▶ **TEXT SECTION**:
Segment Open

If understand it right, the baffle is the round platform under the lid on the Thien photos, which apparently lid makers don't see a need for. So with a Veritas lid, it would be a matter of matter of figuring out how to install the plywood circle under the lid and inlet/outlet plumbing?

*dbhost:* I wasn't clear from your instructions (quick read, sorry if I'm wrong) whether your plywood baffle incorporates the 120 degree extension and "drop slot" Thien mentioned and shows on his pictures.

Is there a summary of all this info anywhere? Any diagrams of the shop-made lid/baffle?


----------



## b2rtch

Suobs,

dbhost and I are talking about the same thing.
Yes you need to buy a trash can and a lid and to make the baffle and install it yourself ( this is easy)
http://www.cgallery.com/jpthien/cy.htm

http://lumberjocks.com/projects/8605

Check this page and you will have more information that you can swallow.


----------



## ClayandNancy

I have two questions, on the thien separater, if you are using 6 inch pipe in your system shouldn't you make the separater from 6 inch elbows? And do you have pictures of the stove pipe conversion, not quite sure what you are talking about? I'm about ready to pull the trigger on the HF DC.


----------



## b2rtch

I personally use 4.00" tubing.
The stove pipe conversion is something else. 
Some people replace the flexible hose on the Dust Collector with a stove pipe, I did not do it and I do not plan on doing it as I plan on buying a cyclone..


----------



## Suobs

One note on the HF. It included the craziest assortment of nuts and bolts (mostly for attaching casters and the motor to the base) that didn't jibe at all with either the instructions, which seemed to be for an older base design, or the current design. If you get the same collection of stuff you'll need a good number of the smaller 1.25" metric hex bolts and more nuts for the larger ones . . . also the short phillips head bolts (not hex bolts) go on the casters because the longer ones will stop the caster wheel from rotating. I'm off to Home Depot to round out the fastener collection as we speak!


----------



## dbhost

I had no issues with fasteners on mine. HOWEVER, truth be told, the instruction sheet / manual that comes with it, like most everything these days, is written in pretty bad Chinglish… (Badly translated English from original Chinese of some sort…). I sort of assume that anyone that is going to assemble an item needs a pretty fair amount of mechanical aptitude, and instructions are just the manufacturers opinion of how it should go together anyway…

The stovepipe mod is a simple mod, I haven't done it though. The idea is to replace the 5" flex hose between the impeller and inlet ring with 5" adjustable stove pipe elbows, making for a very long sweep bend, with smooth interior walls. I have seen this done on 2 of these machines…

Sorry if the instructions weren't clear. I'm no technical writer. Yes you do cut out the 240 degree drop slot in the baffle.

Segment Closed

▶ **EXERCISE DATA**:

Segment Open

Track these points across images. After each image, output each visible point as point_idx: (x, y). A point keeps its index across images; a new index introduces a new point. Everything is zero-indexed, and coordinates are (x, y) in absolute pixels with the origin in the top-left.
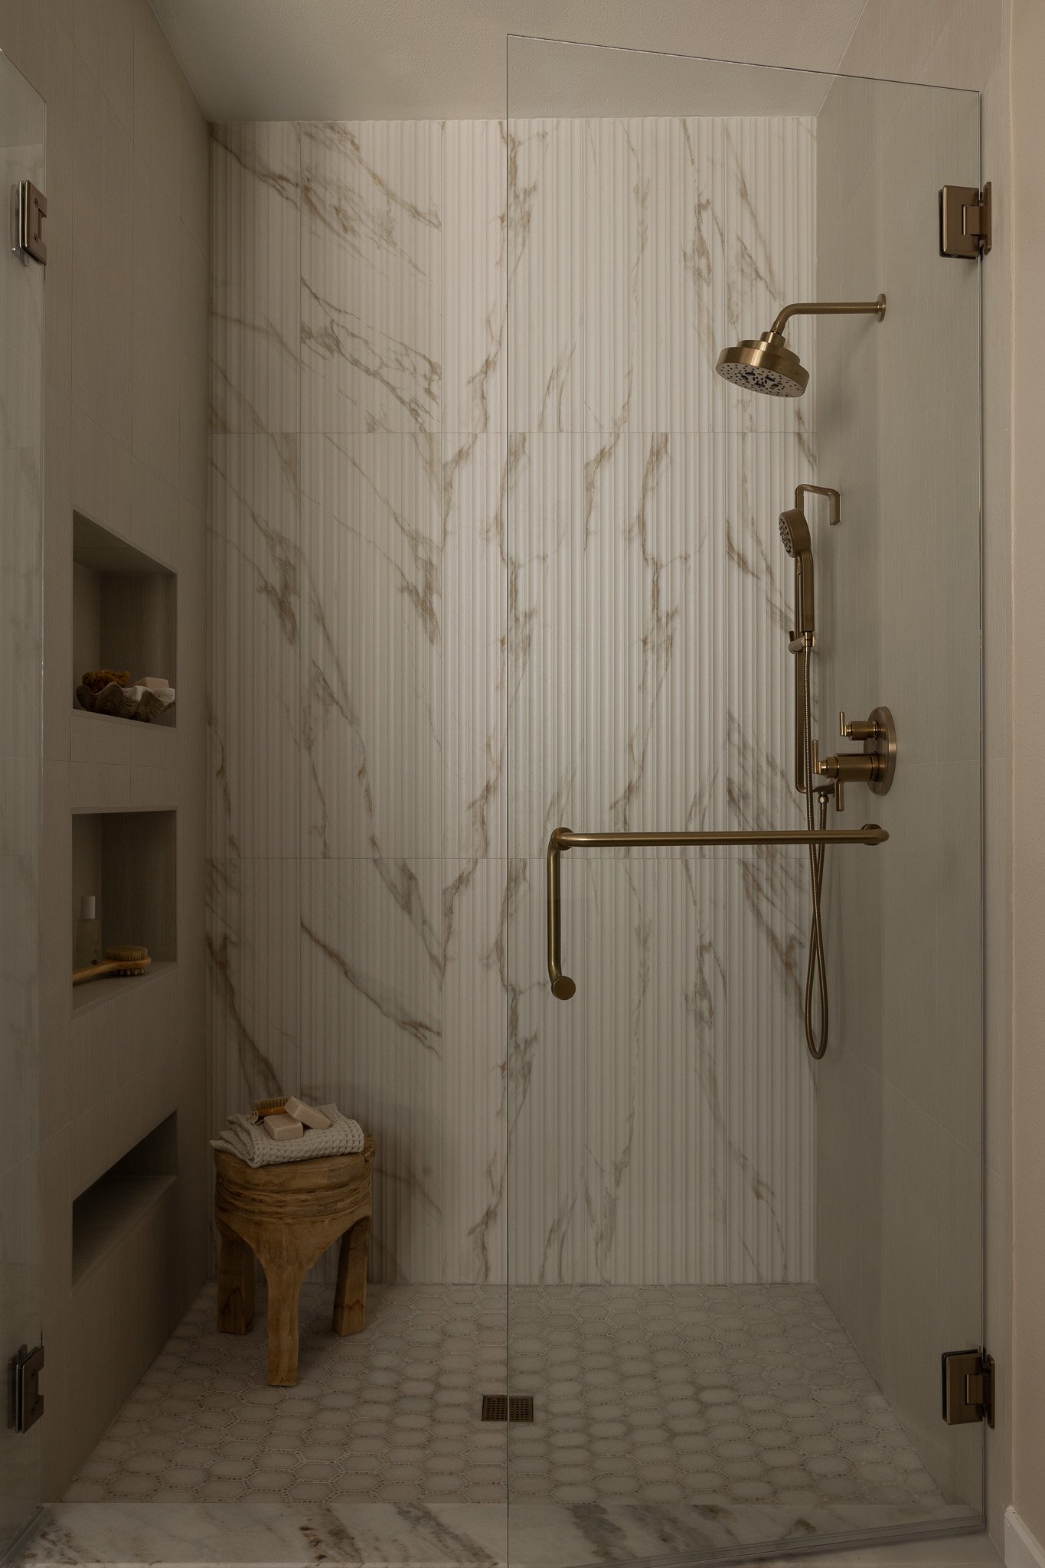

Segment Closed

▶ **TASK LIST**:
1. In the dust collector thread, what does the stovepipe mod replace, and with what?
2. Continue the dust collector thread from where it stops.

▶ **RESULTS OF THE TASKS**:
1. It replaces the 5" flex hose between the impeller and inlet ring with 5" adjustable stove pipe elbows.

2.
Not sure if anyone has done any diagrams or not, probably. As far as summaries go, my plans post on Phil's site was written to try to summarize all the various information out there about Phil's baffle. I would suggest though, that if you find yourself confused, or needing help, you can certainly ask me, or even better, ask Phil himself. He's a stand up kind of guy and willing to help those trying to build his design…

Take a look at the photos Phil posted on his first page http://www.cgallery.com/jpthien/cy.htm to get an idea of what we are talking about. The thing under the elbow is the baffle. The thing over the elbow is the lid. The one pictured is configured for a shop vac setup, and honestly, is VERY similar to the build I did for the 20 gallon trash can / shop vac setup.

Odds aren't good, but I will make the offer anyway. If you are in the Houston Metro area, and can work around my schedule, i would be happy to help you out with your build. I bet if you saw the lid / baffle I made for the shop vac it would answer a lot of your questions…


----------



## Suobs

Thanks for the offer, but I'm Florida! I'm sure I'll figure it out with you guys helping.

I'm kind of inclined to go with the Veritas lid, so the first thing I'm wondering is how I would attach the baffle to the lid. Or could the baffle just rest on some blocks glued or bolted inside the barrel?

The baffle in the Thien photo looks to have a convex shape (concave side down), with a downslope on the sides. Not?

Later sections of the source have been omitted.